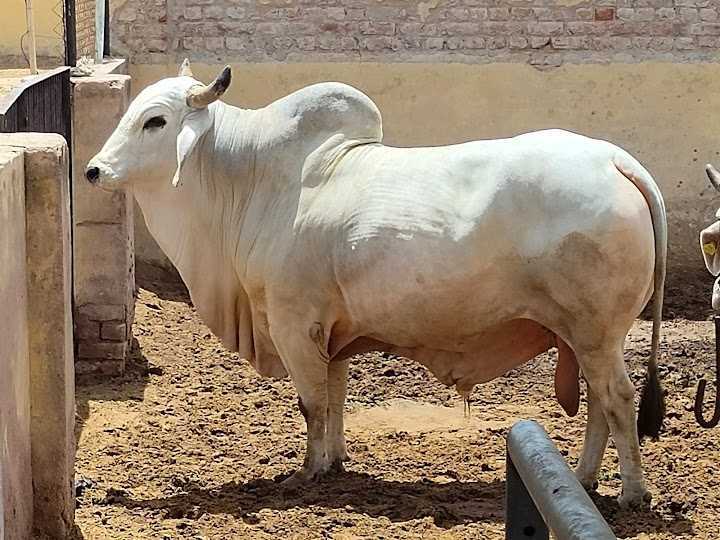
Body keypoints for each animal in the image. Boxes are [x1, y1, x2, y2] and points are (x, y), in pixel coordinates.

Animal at [86, 61, 667, 508]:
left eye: (155, 120)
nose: (93, 171)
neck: (254, 181)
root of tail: (614, 159)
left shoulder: (294, 322)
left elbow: (312, 403)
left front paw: (308, 472)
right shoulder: (332, 332)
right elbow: (335, 396)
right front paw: (336, 460)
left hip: (596, 333)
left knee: (618, 400)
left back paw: (631, 494)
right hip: (582, 337)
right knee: (598, 405)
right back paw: (583, 480)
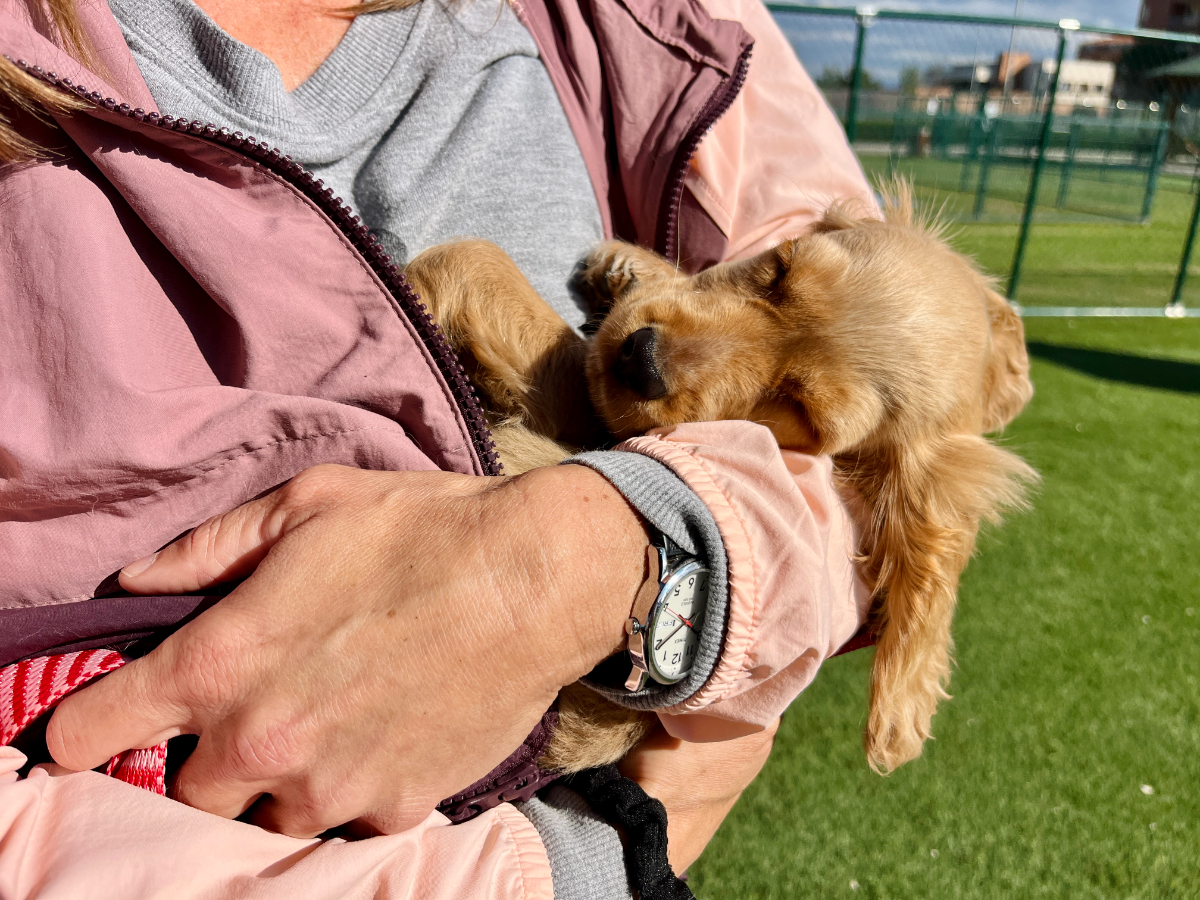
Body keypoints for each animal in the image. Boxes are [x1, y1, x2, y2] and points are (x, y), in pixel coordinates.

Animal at [404, 182, 1037, 775]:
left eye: (801, 407)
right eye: (779, 267)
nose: (640, 358)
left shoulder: (587, 412)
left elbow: (479, 260)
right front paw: (633, 266)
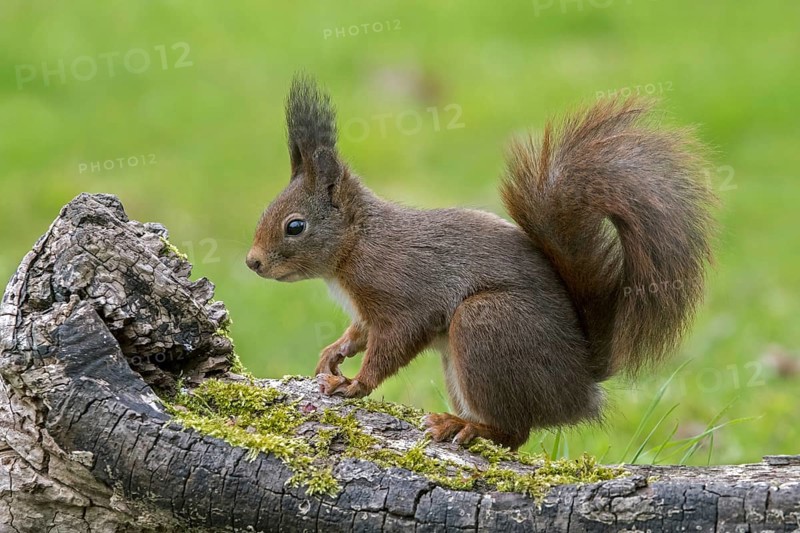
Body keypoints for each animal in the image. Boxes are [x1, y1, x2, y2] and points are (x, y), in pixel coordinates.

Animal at [246, 75, 716, 449]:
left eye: (294, 226)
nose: (252, 262)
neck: (357, 243)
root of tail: (582, 383)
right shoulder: (366, 311)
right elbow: (358, 333)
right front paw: (333, 354)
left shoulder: (403, 293)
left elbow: (394, 341)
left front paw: (356, 383)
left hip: (485, 325)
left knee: (516, 432)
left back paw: (465, 427)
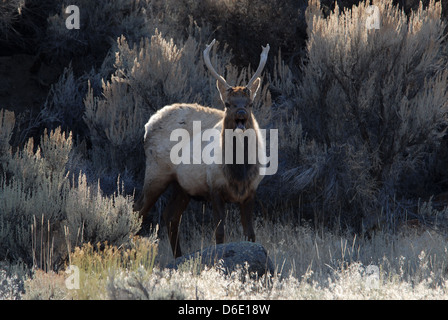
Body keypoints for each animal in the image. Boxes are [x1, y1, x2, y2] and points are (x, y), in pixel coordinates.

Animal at [136, 39, 270, 258]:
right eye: (227, 103)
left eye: (250, 103)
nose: (241, 113)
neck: (238, 172)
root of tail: (148, 125)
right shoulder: (214, 187)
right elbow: (220, 233)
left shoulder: (250, 192)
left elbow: (250, 234)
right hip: (156, 172)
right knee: (138, 210)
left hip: (182, 185)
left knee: (170, 216)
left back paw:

____________

> _WHAT TO WORK ON_:
An exact copy is needed of the lines from the start of the listing through the line with "right elbow: (335, 396)", both end lines included and pictures excluded.

> _TASK RESULT_:
Body keypoints for each animal in the image. Boxes are [x1, y1, x2, y2] and points are (x, y), in pixel coordinates.

Animal at [86, 61, 667, 508]:
left eye: (155, 120)
nose: (93, 171)
neck: (254, 181)
root of tail: (614, 159)
left shoulder: (294, 322)
left elbow: (312, 403)
left front paw: (308, 472)
right shoulder: (332, 332)
right elbow: (335, 396)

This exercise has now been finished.